I’ve cried, said I wanted to quit, but I never did because my mother was always there to remind me to be strong.
Aini was well-aware of the risks when Sarah first started performing in public. While she always felt proud of her daughter, there was no denying the uncertainty she had, “I wasn’t sure if she would succeed, and there were a lot of highs and lows. I knew it was not going to just be a bed of roses. She had to be mentally prepared, to learn how to handle negative feedback and improve herself.”
As she inches towards tertiary education, Sarah is at a crossroads. She had initially planned to enrol into an arts school but had a change of heart, although she does not intend to give up performing. She still firmly believes that it is possible to make a career in the arts and that familial support is key.
“Singaporean parents tend to have very high expectations of their children,” Sarah notes, “and I have seen a lot of friends give up singing because of their parents, so I am very thankful that my mother and my family are so supportive.

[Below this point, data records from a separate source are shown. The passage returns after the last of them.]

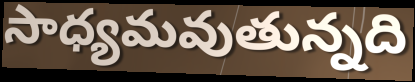
సాధ్యమవుతున్నది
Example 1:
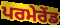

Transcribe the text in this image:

ਪਰਮੇਰੇਂਡ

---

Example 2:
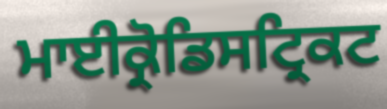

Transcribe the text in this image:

ਮਾਈਕ੍ਰੋਡਿਸਟ੍ਰਿਕਟ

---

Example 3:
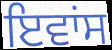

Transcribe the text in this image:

ਇਵਾਂਸ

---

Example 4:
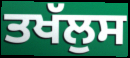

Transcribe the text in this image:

ਤਖੱਲੁਸ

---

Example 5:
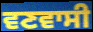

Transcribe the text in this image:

ਵਣਵਾਸੀ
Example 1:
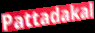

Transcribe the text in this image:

Pattadakal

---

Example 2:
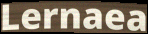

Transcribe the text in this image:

Lernaea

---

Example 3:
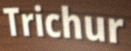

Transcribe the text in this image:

Trichur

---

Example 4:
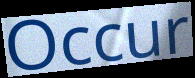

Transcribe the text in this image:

Occur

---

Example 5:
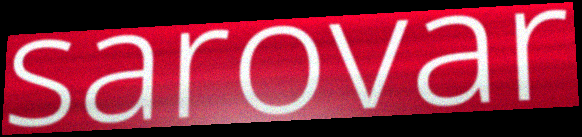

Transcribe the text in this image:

sarovar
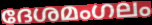
ദേശമംഗലം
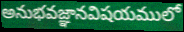
అనుభవజ్ఞానవిషయములో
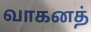
வாகனத்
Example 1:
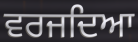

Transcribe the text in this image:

ਵਰਜਦਿਆ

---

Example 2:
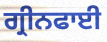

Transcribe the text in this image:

ਗ੍ਰੀਨਫਾਈ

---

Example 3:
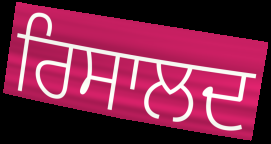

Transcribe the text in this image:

ਰਿਸਾਲਦ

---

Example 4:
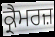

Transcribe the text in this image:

ਕ੍ਰੈਮਰਜ਼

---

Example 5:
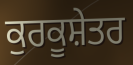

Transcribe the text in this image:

ਕੁਰਕੂਸ਼ੇਤਰ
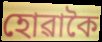
হোৱাকৈ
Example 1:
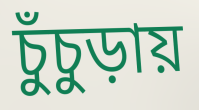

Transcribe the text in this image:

চুঁচুড়ায়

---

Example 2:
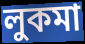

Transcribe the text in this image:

লুকমা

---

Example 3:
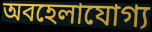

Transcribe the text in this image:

অবহেলাযোগ্য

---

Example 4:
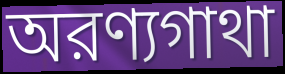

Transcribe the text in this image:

I don’t think I could do this without her.”
No matter what Sarah chooses, Aini believes in being supportive and that the key to raising a child well is to listen to them. Her words of advice are clear-cut and simple, “Let them choose what they want to be. If your children love the arts, support them. Parents should not make their children love what they themselves want. They should listen and accept their child, guiding them along as best as possible.”